Records from a data collection
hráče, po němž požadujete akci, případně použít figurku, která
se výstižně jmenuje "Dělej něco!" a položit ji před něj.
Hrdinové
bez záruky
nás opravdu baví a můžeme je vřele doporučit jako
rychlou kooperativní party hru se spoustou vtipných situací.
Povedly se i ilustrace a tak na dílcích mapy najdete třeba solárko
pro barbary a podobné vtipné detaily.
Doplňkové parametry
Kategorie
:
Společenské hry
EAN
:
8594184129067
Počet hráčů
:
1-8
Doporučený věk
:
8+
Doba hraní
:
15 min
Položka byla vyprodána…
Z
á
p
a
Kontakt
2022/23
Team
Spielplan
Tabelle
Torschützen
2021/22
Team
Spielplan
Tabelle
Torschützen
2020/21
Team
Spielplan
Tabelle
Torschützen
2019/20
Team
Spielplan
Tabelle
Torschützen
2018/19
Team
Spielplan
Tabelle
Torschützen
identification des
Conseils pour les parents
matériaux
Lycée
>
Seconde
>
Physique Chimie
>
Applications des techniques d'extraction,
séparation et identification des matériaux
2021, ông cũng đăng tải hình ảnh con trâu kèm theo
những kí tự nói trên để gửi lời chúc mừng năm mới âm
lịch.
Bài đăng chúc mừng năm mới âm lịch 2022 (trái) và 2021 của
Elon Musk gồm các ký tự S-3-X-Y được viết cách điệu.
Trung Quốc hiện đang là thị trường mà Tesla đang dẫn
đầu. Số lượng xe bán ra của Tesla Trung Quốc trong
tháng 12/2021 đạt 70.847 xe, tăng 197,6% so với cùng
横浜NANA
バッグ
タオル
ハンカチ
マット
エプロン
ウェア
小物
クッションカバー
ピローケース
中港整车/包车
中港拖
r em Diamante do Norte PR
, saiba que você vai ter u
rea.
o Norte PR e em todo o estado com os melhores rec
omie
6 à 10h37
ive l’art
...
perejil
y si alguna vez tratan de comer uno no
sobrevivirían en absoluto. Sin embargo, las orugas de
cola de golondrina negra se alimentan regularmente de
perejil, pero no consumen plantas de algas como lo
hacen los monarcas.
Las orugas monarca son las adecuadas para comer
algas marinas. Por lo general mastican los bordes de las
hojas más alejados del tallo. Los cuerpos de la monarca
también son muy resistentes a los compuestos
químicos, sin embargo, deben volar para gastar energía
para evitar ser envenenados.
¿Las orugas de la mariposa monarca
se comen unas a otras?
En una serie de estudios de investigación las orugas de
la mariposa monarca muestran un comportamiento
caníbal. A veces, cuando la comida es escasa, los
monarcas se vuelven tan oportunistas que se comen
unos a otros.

**Task objective**
Write out every line of the records above word for word, keeping each line's spelling, punctuation and order unchanged.

**Response to this exercise**
hráče, po němž požadujete akci, případně použít figurku, která
se výstižně jmenuje "Dělej něco!" a položit ji před něj.
Hrdinové
bez záruky
nás opravdu baví a můžeme je vřele doporučit jako
rychlou kooperativní party hru se spoustou vtipných situací.
Povedly se i ilustrace a tak na dílcích mapy najdete třeba solárko
pro barbary a podobné vtipné detaily.
Doplňkové parametry
Kategorie
:
Společenské hry
EAN
:
8594184129067
Počet hráčů
:
1-8
Doporučený věk
:
8+
Doba hraní
:
15 min
Položka byla vyprodána…
Z
á
p
a
Kontakt
2022/23
Team
Spielplan
Tabelle
Torschützen
2021/22
Team
Spielplan
Tabelle
Torschützen
2020/21
Team
Spielplan
Tabelle
Torschützen
2019/20
Team
Spielplan
Tabelle
Torschützen
2018/19
Team
Spielplan
Tabelle
Torschützen
identification des
Conseils pour les parents
matériaux
Lycée
>
Seconde
>
Physique Chimie
>
Applications des techniques d'extraction,
séparation et identification des matériaux
2021, ông cũng đăng tải hình ảnh con trâu kèm theo
những kí tự nói trên để gửi lời chúc mừng năm mới âm
lịch.
Bài đăng chúc mừng năm mới âm lịch 2022 (trái) và 2021 của
Elon Musk gồm các ký tự S-3-X-Y được viết cách điệu.
Trung Quốc hiện đang là thị trường mà Tesla đang dẫn
đầu. Số lượng xe bán ra của Tesla Trung Quốc trong
tháng 12/2021 đạt 70.847 xe, tăng 197,6% so với cùng
横浜NANA
バッグ
タオル
ハンカチ
マット
エプロン
ウェア
小物
クッションカバー
ピローケース
中港整车/包车
中港拖
r em Diamante do Norte PR
, saiba que você vai ter u
rea.
o Norte PR e em todo o estado com os melhores rec
omie
6 à 10h37
ive l’art
...
perejil
y si alguna vez tratan de comer uno no
sobrevivirían en absoluto. Sin embargo, las orugas de
cola de golondrina negra se alimentan regularmente de
perejil, pero no consumen plantas de algas como lo
hacen los monarcas.
Las orugas monarca son las adecuadas para comer
algas marinas. Por lo general mastican los bordes de las
hojas más alejados del tallo. Los cuerpos de la monarca
también son muy resistentes a los compuestos
químicos, sin embargo, deben volar para gastar energía
para evitar ser envenenados.
¿Las orugas de la mariposa monarca
se comen unas a otras?
En una serie de estudios de investigación las orugas de
la mariposa monarca muestran un comportamiento
caníbal. A veces, cuando la comida es escasa, los
monarcas se vuelven tan oportunistas que se comen
unos a otros.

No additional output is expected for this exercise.